*** Opening of Given data ***

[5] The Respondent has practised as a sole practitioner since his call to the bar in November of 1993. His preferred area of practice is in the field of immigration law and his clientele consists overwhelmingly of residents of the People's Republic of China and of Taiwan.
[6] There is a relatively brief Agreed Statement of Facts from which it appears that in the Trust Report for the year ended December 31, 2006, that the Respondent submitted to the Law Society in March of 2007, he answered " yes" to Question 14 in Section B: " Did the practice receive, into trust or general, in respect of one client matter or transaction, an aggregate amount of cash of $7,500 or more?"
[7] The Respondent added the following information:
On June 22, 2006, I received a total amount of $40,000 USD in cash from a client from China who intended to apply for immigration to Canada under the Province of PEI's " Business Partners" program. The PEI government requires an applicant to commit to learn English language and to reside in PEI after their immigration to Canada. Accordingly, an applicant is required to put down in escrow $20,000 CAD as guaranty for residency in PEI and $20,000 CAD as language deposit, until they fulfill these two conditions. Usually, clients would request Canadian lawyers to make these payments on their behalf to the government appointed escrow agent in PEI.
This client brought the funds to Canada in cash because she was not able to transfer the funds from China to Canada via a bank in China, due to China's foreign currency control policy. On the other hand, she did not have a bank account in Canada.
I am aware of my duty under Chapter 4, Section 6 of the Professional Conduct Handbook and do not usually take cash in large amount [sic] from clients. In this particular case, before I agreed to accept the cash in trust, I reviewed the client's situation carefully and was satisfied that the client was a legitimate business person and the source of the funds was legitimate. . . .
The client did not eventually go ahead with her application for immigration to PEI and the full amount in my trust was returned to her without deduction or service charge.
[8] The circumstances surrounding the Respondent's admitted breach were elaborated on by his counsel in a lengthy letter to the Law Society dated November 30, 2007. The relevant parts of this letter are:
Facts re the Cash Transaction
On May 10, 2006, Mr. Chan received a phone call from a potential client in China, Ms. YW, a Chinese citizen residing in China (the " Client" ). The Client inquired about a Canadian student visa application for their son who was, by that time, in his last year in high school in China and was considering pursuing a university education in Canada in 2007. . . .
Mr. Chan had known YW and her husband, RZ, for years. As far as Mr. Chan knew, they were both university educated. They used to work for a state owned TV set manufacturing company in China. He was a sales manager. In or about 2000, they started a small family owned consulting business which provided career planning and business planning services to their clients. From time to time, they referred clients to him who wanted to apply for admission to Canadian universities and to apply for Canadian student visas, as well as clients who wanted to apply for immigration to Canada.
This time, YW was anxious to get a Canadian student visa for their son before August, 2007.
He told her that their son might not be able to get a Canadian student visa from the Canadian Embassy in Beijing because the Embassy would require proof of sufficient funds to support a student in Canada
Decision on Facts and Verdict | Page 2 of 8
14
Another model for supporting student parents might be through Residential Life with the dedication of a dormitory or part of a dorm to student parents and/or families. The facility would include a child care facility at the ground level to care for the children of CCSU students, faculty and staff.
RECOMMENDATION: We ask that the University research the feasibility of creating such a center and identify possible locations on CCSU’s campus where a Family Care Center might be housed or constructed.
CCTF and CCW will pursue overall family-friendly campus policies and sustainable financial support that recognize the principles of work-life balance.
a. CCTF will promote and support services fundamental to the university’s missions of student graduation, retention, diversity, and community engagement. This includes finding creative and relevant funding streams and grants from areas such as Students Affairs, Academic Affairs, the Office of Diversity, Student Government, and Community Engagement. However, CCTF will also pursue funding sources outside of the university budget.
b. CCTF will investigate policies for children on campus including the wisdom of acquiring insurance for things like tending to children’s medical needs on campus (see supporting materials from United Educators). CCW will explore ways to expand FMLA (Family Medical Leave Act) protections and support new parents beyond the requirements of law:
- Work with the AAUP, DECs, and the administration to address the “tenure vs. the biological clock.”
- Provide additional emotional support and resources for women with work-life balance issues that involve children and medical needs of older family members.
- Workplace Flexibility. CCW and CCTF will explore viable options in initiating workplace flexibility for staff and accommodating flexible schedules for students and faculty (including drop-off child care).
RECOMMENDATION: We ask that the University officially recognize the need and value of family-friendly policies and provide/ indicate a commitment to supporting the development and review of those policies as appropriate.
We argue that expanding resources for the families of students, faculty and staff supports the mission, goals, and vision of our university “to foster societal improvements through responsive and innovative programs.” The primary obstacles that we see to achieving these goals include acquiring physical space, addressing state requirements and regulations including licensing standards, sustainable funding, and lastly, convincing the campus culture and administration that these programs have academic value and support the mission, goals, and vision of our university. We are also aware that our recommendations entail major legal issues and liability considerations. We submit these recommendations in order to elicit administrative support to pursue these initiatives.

*** Close of Given data ***

§ What is expected: Please give every entry again, precisely as it appears.

§ Result of this exercise:
[5] The Respondent has practised as a sole practitioner since his call to the bar in November of 1993. His preferred area of practice is in the field of immigration law and his clientele consists overwhelmingly of residents of the People's Republic of China and of Taiwan.
[6] There is a relatively brief Agreed Statement of Facts from which it appears that in the Trust Report for the year ended December 31, 2006, that the Respondent submitted to the Law Society in March of 2007, he answered " yes" to Question 14 in Section B: " Did the practice receive, into trust or general, in respect of one client matter or transaction, an aggregate amount of cash of $7,500 or more?"
[7] The Respondent added the following information:
On June 22, 2006, I received a total amount of $40,000 USD in cash from a client from China who intended to apply for immigration to Canada under the Province of PEI's " Business Partners" program. The PEI government requires an applicant to commit to learn English language and to reside in PEI after their immigration to Canada. Accordingly, an applicant is required to put down in escrow $20,000 CAD as guaranty for residency in PEI and $20,000 CAD as language deposit, until they fulfill these two conditions. Usually, clients would request Canadian lawyers to make these payments on their behalf to the government appointed escrow agent in PEI.
This client brought the funds to Canada in cash because she was not able to transfer the funds from China to Canada via a bank in China, due to China's foreign currency control policy. On the other hand, she did not have a bank account in Canada.
I am aware of my duty under Chapter 4, Section 6 of the Professional Conduct Handbook and do not usually take cash in large amount [sic] from clients. In this particular case, before I agreed to accept the cash in trust, I reviewed the client's situation carefully and was satisfied that the client was a legitimate business person and the source of the funds was legitimate. . . .
The client did not eventually go ahead with her application for immigration to PEI and the full amount in my trust was returned to her without deduction or service charge.
[8] The circumstances surrounding the Respondent's admitted breach were elaborated on by his counsel in a lengthy letter to the Law Society dated November 30, 2007. The relevant parts of this letter are:
Facts re the Cash Transaction
On May 10, 2006, Mr. Chan received a phone call from a potential client in China, Ms. YW, a Chinese citizen residing in China (the " Client" ). The Client inquired about a Canadian student visa application for their son who was, by that time, in his last year in high school in China and was considering pursuing a university education in Canada in 2007. . . .
Mr. Chan had known YW and her husband, RZ, for years. As far as Mr. Chan knew, they were both university educated. They used to work for a state owned TV set manufacturing company in China. He was a sales manager. In or about 2000, they started a small family owned consulting business which provided career planning and business planning services to their clients. From time to time, they referred clients to him who wanted to apply for admission to Canadian universities and to apply for Canadian student visas, as well as clients who wanted to apply for immigration to Canada.
This time, YW was anxious to get a Canadian student visa for their son before August, 2007.
He told her that their son might not be able to get a Canadian student visa from the Canadian Embassy in Beijing because the Embassy would require proof of sufficient funds to support a student in Canada
Decision on Facts and Verdict | Page 2 of 8
14
Another model for supporting student parents might be through Residential Life with the dedication of a dormitory or part of a dorm to student parents and/or families. The facility would include a child care facility at the ground level to care for the children of CCSU students, faculty and staff.
RECOMMENDATION: We ask that the University research the feasibility of creating such a center and identify possible locations on CCSU’s campus where a Family Care Center might be housed or constructed.
CCTF and CCW will pursue overall family-friendly campus policies and sustainable financial support that recognize the principles of work-life balance.
a. CCTF will promote and support services fundamental to the university’s missions of student graduation, retention, diversity, and community engagement. This includes finding creative and relevant funding streams and grants from areas such as Students Affairs, Academic Affairs, the Office of Diversity, Student Government, and Community Engagement. However, CCTF will also pursue funding sources outside of the university budget.
b. CCTF will investigate policies for children on campus including the wisdom of acquiring insurance for things like tending to children’s medical needs on campus (see supporting materials from United Educators). CCW will explore ways to expand FMLA (Family Medical Leave Act) protections and support new parents beyond the requirements of law:
- Work with the AAUP, DECs, and the administration to address the “tenure vs. the biological clock.”
- Provide additional emotional support and resources for women with work-life balance issues that involve children and medical needs of older family members.
- Workplace Flexibility. CCW and CCTF will explore viable options in initiating workplace flexibility for staff and accommodating flexible schedules for students and faculty (including drop-off child care).
RECOMMENDATION: We ask that the University officially recognize the need and value of family-friendly policies and provide/ indicate a commitment to supporting the development and review of those policies as appropriate.
We argue that expanding resources for the families of students, faculty and staff supports the mission, goals, and vision of our university “to foster societal improvements through responsive and innovative programs.” The primary obstacles that we see to achieving these goals include acquiring physical space, addressing state requirements and regulations including licensing standards, sustainable funding, and lastly, convincing the campus culture and administration that these programs have academic value and support the mission, goals, and vision of our university. We are also aware that our recommendations entail major legal issues and liability considerations. We submit these recommendations in order to elicit administrative support to pursue these initiatives.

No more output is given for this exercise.